• TRAVAIL DEMANDÉ
**A)** Transcrivez fidèlement le passage de l'article sur l'intercommunion entre catholiques et protestants qui va de « Il a déclaré » jusqu'à « dérouleront jusqu’à jeudi. » inclus.
**B)** Reprenez l'article sur l'intercommunion entre catholiques et protestants et poursuivez-le à partir de sa dernière phrase.

• EXTRAIT DU DOCUMENT
+--
Il a déclaré que le document de l’ÖAK de septembre 2019 – qui préconise une « hospitalité eucharistique réciproque » entre catholiques et protestants – s’inscrit plutôt dans le cadre d’une discussion œcuménique plus large dans laquelle le document de la CDF doit maintenant être reçu par les Églises.
L’évêque a déclaré qu’il appartenait tout d’abord à l’ÖAK de répondre aux préoccupations du Vatican, et que les évêques allemands étudieraient également le document romain lors de leurs discussions en assemblée qui se dérouleront jusqu’à jeudi.
Toutefois, bien qu’il ait reconnu les objections « lourdes » du Vatican à la proposition d’hospitalité eucharistique partagée, Mgr Bätzing a déclaré qu’il ne voyait aucune raison de revoir son plan pour mettre la proposition en pratique lors de la Journée de l’Église œcuménique en Allemagne en 2021 à Francfort.
Selon le cardinal : Les évêques ne peuvent pas mettre la proposition du groupe de travail au-dessus de la lettre de la CDF
Dimanche, la nouvelle s’est répandue que le cardinal Luis Ladaria, préfet de la CDF, et le secrétaire Giacomo Morandi avaient écrit aux évêques allemands une lettre de 57 pages, exposant une série d’objections théologiques à la proposition d’intercommunion de l’ÖAK.
La CDF a averti que « la question de l’unité de l’Eucharistie et de l’Église, dans laquelle l’Eucharistie présuppose et entraîne l’unité avec la communion de l’Église et sa foi avec le pape et les évêques, est sous-évaluée » dans le document de l’ÖAK.
Les responsables du Vatican ont également signalé que « les différences doctrinales » entre catholiques et protestants « sont encore si importantes qu’elles excluent actuellement la participation réciproque à la Cène et à l’Eucharistie ».
« Le document ne peut donc pas servir de guide pour une décision individuelle de conscience concernant l’approche de l’Eucharistie », ont écrit Ladaria et Morandi, avertissant également qu’« une ouverture de l’Église catholique vers la communion du repas eucharistique [avec les protestants]… ouvrirait nécessairement de nouvelles failles dans le dialogue œcuménique avec les Églises orthodoxes, et pas seulement en Allemagne ».
+--
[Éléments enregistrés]
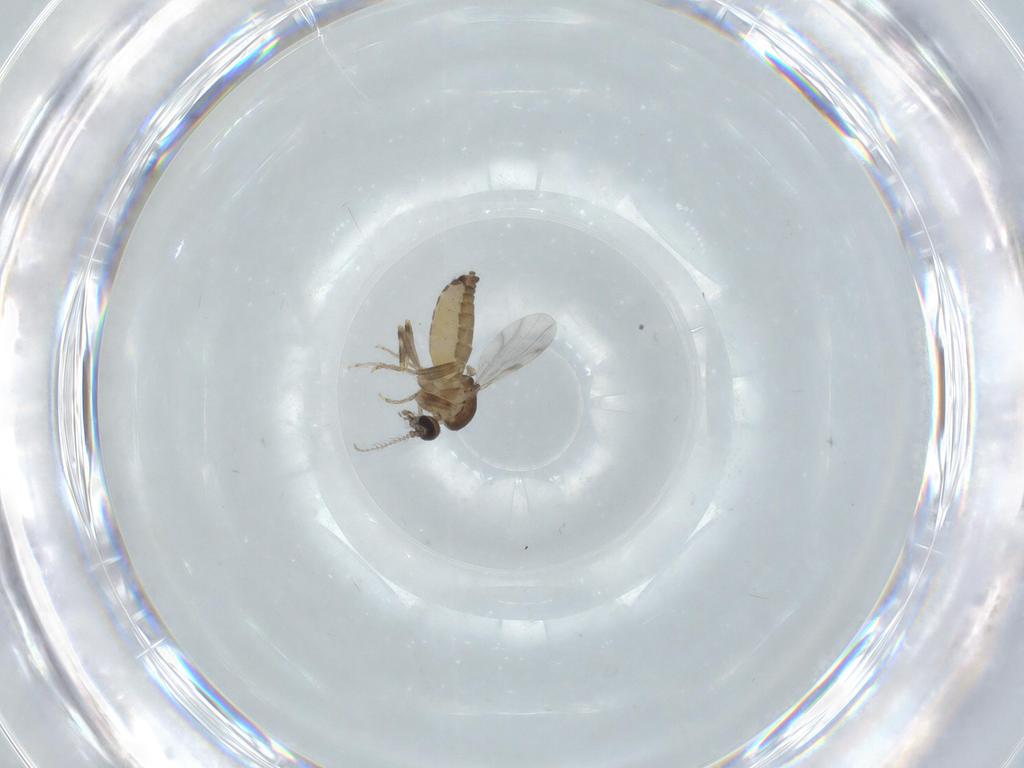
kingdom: Animalia
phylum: Arthropoda
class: Insecta
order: Diptera
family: Ceratopogonidae
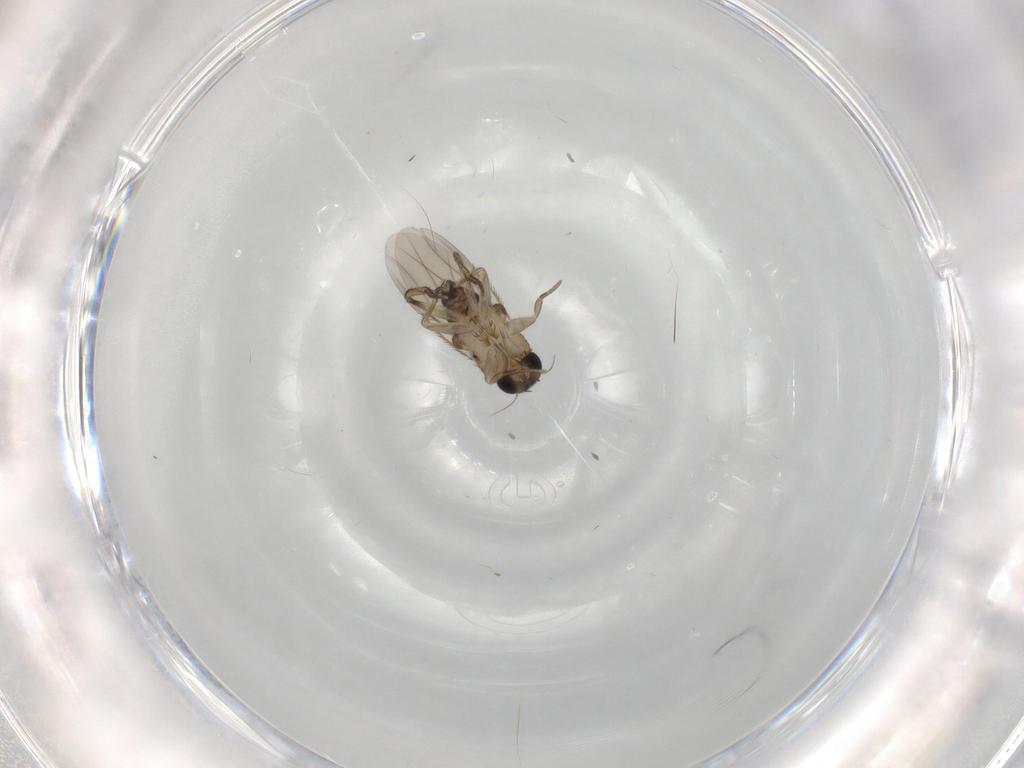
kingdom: Animalia
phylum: Arthropoda
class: Insecta
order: Diptera
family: Phoridae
+--
• CORRIGÉ
**A)**
Il a déclaré que le document de l’ÖAK de septembre 2019 – qui préconise une « hospitalité eucharistique réciproque » entre catholiques et protestants – s’inscrit plutôt dans le cadre d’une discussion œcuménique plus large dans laquelle le document de la CDF doit maintenant être reçu par les Églises.
L’évêque a déclaré qu’il appartenait tout d’abord à l’ÖAK de répondre aux préoccupations du Vatican, et que les évêques allemands étudieraient également le document romain lors de leurs discussions en assemblée qui se dérouleront jusqu’à jeudi.

**B)**
Avant la réunion des évêques allemands à Fulda, le président du Conseil pontifical pour la promotion de l’unité des chrétiens, le cardinal Kurt Koch, a mis en garde les évêques allemands contre le fait de faire cavalier seul en tant qu’Église nationale sur la question de la communion partagée après la lettre de la CDF.
« Si les évêques allemands devaient accorder à une telle lettre de la Congrégation pour la doctrine de la foi une place moins élevée qu’à un document d’un groupe de travail œcuménique, alors quelque chose ne serait plus correct dans la hiérarchie des critères parmi les évêques », a mis en garde Koch.
Le cardinal – qui a participé à la rédaction de la lettre de la CDF – a déclaré que l’organisme doctrinal du Vatican avait choisi de faire coïncider la missive avec l’assemblée plénière des évêques allemands, pour rappeler à l’épiscopat du pays qu’il n’avait pas l’autorité de décider lui-même d’une question d’Église universelle aussi importante que l’Eucharistie partagée.
Une théologienne prend la défense du progrès œcuménique
De son côté, la théologienne Dorothea Sattler – co-auteure de l’article de l’ÖAK et directrice de l’Institut œcuménique de la Faculté de théologie catholique de l’Université de Münster – a défendu la proposition d’intercommunion et a rejeté l’accusation de la CDF selon laquelle le groupe avait séparé le Christ et l’Église.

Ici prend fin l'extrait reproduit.